• _Passage_:
-*-*-

Companies need to develop finance pathfinders
Organisations going through a financial crisis tend to focus more on balance sheet and less on developing talent
Explore unconventional candidate pools to source finance talent with desirable finance staff behaviours
Many CFOs are unhappy with team composition, believe they lack requisite skills to meet evolving business needs
Senior finance leaders recognise that great talent is the key to delivering business value especially as the finance function evolves toward a more advisory-based service model.
However, most finance teams lack the requisite skills to evolve from a controlling/reporting role (“governance”) to a consultative partner role (“guidance”) because the talent management approach lags behind the service model.
In a study by CEB, we found that the majority of CFOs is unhappy with the mix of talent on their teams and over half believe they don’t have the right skills mix to meet evolving business needs. This skills gap is widespread in finance.

-*-*-

(Dataset entries)
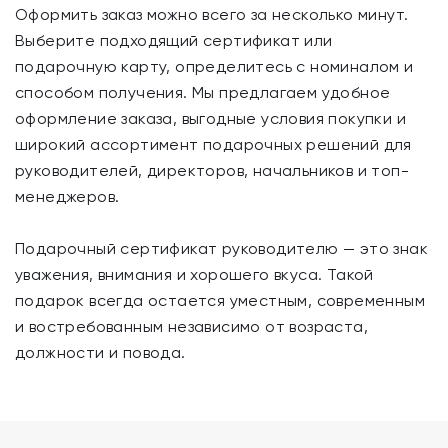
Оформить заказ можно всего за несколько минут.
Выберите подходящий сертификат или
подарочную карту, определитесь с номиналом и
способом получения. Мы предлагаем удобное
оформление заказа, выгодные условия покупки и
широкий ассортимент подарочных решений для
руководителей, директоров, начальников и топ-
менеджеров.
Подарочный сертификат руководителю — это знак
уважения, внимания и хорошего вкуса. Такой
подарок всегда остается уместным, современным
и востребованным независимо от возраста,
должности и повода.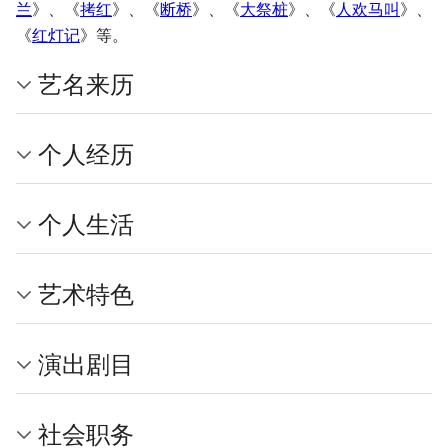
兰
》、《
拷红
》、《
断桥
》、《
大祭桩
》、《
人欢马叫
》、
《
红灯记
》等。
艺名来历
个人经历
个人生活
艺术特色
演出剧目
社会职务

-*-*-

• _Exercise set_:
a: Reproduce the finance talent text word for word, starting at "Companies need to" and ending at "advisory-based service model.".
b: Answer these questions using the finance talent text:
(i) Which organization carried out the study of CFOs?
(ii) What role does the term "governance" refer to?
(iii) What share of CFOs believe they don't have the right skills mix to meet evolving business needs?
The data has no connection to the finance talent text.

• _Responses in order_:
a:
Companies need to develop finance pathfinders
Organisations going through a financial crisis tend to focus more on balance sheet and less on developing talent
Explore unconventional candidate pools to source finance talent with desirable finance staff behaviours
Many CFOs are unhappy with team composition, believe they lack requisite skills to meet evolving business needs
Senior finance leaders recognise that great talent is the key to delivering business value especially as the finance function evolves toward a more advisory-based service model.

b:
(i) CEB
(ii) A controlling/reporting role
(iii) Over half